Ghosted for a memorial service on the same day as....

An email came asking me to speak at the memorial luncheon for Sue, a reader who the sender assured me had been a huge fan, driving up to Santa Rosa to hear my book talk. Sue, and her tribe of journalists, loved France and they thought it fitting I come and read from one of my books at Sue's memorial lunch at a chic resto in SF. 

No invite for lunch was included but though I couldn't remember Sue in detail I confirmed because well, it touched me. I re-arranged things and left for Denver.  I hadn't rec'd a confirmation back from the sender. The morning of the luncheon I called and left a msg but no answer. Yet, I couldn't just not go because if it meant something, even for 15 minutes I'd feel horrible not showing up. By the time I threw the car in expensive parking and knocked on the resto's door there were only staff who looked at me. 'We open later, we're closed.' I asked if there was a private party that had reserved an event. No. When I said it was for a memorial of a dead woman, finally someone said wait a minute checked their phone and said 'that was cancelled.'

Wow...re-arranging my day, paying for parking and ghosted without even a 'sorry, cancelled.'

Rude, right?

I felt righteously indignant all afternoon until the date's significance popped up in various feeds. Friday July 16, 1942, this day, seventy-nine years ago,  marked the first day of the infamous 2 day round up in 1942 of 13,000 Jews and 4,000 children in Paris.

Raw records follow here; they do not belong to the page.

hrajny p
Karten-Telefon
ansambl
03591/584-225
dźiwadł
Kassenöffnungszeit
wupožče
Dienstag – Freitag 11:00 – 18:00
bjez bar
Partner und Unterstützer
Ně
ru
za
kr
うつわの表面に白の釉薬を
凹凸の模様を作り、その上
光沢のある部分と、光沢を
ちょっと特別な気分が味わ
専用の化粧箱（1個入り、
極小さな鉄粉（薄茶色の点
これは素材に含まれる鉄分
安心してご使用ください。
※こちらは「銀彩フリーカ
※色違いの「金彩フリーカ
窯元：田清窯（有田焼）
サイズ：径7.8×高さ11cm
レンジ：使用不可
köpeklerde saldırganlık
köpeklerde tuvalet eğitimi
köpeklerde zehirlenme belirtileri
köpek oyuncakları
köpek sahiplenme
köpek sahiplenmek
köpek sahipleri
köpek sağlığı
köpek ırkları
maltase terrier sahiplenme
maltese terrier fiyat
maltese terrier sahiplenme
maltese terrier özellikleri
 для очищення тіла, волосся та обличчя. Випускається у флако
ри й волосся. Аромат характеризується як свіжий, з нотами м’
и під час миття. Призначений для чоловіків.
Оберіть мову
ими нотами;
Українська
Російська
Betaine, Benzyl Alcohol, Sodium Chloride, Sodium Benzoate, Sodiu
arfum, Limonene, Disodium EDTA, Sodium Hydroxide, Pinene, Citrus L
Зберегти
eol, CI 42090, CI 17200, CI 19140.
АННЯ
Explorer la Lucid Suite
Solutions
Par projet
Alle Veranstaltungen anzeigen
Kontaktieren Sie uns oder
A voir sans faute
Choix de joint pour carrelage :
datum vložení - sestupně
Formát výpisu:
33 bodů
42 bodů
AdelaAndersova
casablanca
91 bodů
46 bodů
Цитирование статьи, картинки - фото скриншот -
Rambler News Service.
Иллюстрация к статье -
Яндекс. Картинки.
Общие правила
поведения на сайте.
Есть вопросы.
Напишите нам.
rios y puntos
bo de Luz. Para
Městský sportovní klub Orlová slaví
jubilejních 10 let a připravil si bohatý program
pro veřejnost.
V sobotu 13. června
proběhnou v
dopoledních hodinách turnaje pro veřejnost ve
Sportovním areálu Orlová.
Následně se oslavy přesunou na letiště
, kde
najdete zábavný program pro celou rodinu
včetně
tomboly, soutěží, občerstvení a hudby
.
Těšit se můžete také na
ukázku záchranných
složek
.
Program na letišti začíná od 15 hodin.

My heart fell. My friend's mother lost her parents and sister in that raid, she'd been overlooked since she came back late from an errand. At fourteen years old she returned to an empty apartment in the Marais. 

Years later, my friend discovered that the grandparents and aunt she never know were taken to the Vel d'Hiv - a bike racing stadium - left without food and water until they were herded onto trains to Drancy, a holding site outside Paris. They didn't stay long as they were on one of the first convoys to Auschwitz and before the end of July were ashes. 

Remembering this put my day in perspective. My friend's mother is still alive and she never got to say goodbye to her family. Or attend a memorial service.  So maybe this was an odd way of memorializing ones we've lost but we can never forget.
Cara - Tuesday

1 comment:

  1. You are an extraordinary person, Cara. God Bless your fan friend's soul.